**SELECTED PASSAGE:**
But this wasn't the only unexpected behaviour. I went back in time through the logs and noticed that this wasn't even the first time we lost all workers.
Time | Msg |
---|---|
We're down to workers 8 and 9, adaptive wants to retire the latter | |
14:54:55.570 | distributed.scheduler - INFO - Retire worker names (9,) |
14:54:55.570 | distributed.scheduler - INFO - Retire workers {<Worker 'tcp://10.1.196.156:35633', name: 9, memory: 0, processing: 0>} |
14:54:55.570 | distributed.scheduler - INFO - Closing worker tcp://10.1.196.156:35633 |
14:54:55.570 | distributed.scheduler - INFO - Remove worker <Worker 'tcp://10.1.196.156:35633', name: 9, memory: 0, processing: 0> |
14:54:55.570 | distributed.core - INFO - Removing comms to tcp://10.1.196.156:35633 |
14:54:55.570 | distributed.deploy.adaptive - INFO - Retiring workers [9] |
Worker 8 wants to close gracefully | |
14:55:36.198 | distributed.scheduler - INFO - Retire workers {<Worker 'tcp://10.1.115.47:35839', name: 8, memory: 1555, processing: 0>} |
14:55:36.210 | distributed.scheduler - INFO - Remove worker <Worker 'tcp://10.1.115.47:35839', name: 8, memory: 1555, processing: 0> |
14:55:36.210 | distributed.core - INFO - Removing comms to tcp://10.1.115.47:35839 |
14:55:36.234 | distributed.scheduler - INFO - Lost all workers |
[Repeat 3x: Register worker 8, Retire worker 8. Remove worker 8, warn about all workers lost] | |
Groundhog day: worker 8 comes up for the fourth time | |
15:25:22.492 | distributed.scheduler - INFO - Register worker <Worker 'tcp://10.1.101.150:32953', name: 8, memory: 0, processing: 1555> |
15:25:22.494 | distributed.scheduler - INFO - Starting worker compute stream, tcp://10.1.101.150:32953 |
15:25:22.494 | distributed.core - INFO - Starting established connection |
Worker 9 comes back from the dead? | |
15:26:00.801 | distributed.scheduler - INFO - Register worker <Worker 'tcp://10.1.113.173:36021', name: 9, memory: 0, processing: 0> |
15:26:00.803 | distributed.scheduler - INFO - Starting worker compute stream, tcp://10.1.113.173:36021 |
So it takes 30m from the first "Lost all workers" warning for worker 9 to come back. Presumably, it was adaptive that brought it back with a scaleup event and it wasn't just in limbo. That's hard to tell, because adaptive only seems to log scaledown events.

**ACTIVITIES:**
• a. Translate this sentence from the passage about the lost workers into Spanish: "That's hard to tell, because adaptive only seems to log scaledown events."
• b. In the passage about the lost workers, how long after the first "Lost all workers" warning does worker 9 come back?
• c. Extend the passage about the lost workers, picking up right after its last sentence.

(Source data)
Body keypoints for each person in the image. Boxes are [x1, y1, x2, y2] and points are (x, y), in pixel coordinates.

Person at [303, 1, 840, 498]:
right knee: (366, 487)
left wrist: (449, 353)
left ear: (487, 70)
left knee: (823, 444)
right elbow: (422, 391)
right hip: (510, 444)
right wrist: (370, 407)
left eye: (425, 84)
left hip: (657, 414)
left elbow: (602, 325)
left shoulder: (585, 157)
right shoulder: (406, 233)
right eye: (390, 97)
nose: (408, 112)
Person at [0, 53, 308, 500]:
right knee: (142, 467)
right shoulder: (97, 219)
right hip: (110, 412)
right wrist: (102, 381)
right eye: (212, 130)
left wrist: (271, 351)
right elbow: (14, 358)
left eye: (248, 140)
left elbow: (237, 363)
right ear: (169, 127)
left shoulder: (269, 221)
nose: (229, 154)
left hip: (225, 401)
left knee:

**OUTPUTS BY TASK:**
• a. Es difícil saberlo, porque adaptive solo parece registrar los eventos de reducción de escala.

• b. It takes 30 minutes.

• c.
The scenarios above wouldn't be very common if you chose a lifetime of e.g. 24±2 h and would mostly occur in clusters that are idle, so there might not even be anyone around to notice the proverbial tree falling temporarily in the forest. Still, it would be nice to reduce the windows during which we're left without workers and, even better, not to lose the entire contents of distributed memory at all: at some point later, users do notice and wonder if they have done something wrong.
I can try to find my way through the code and work on PRs, but first I'd need to know what kind of solutions would be considered appropriate.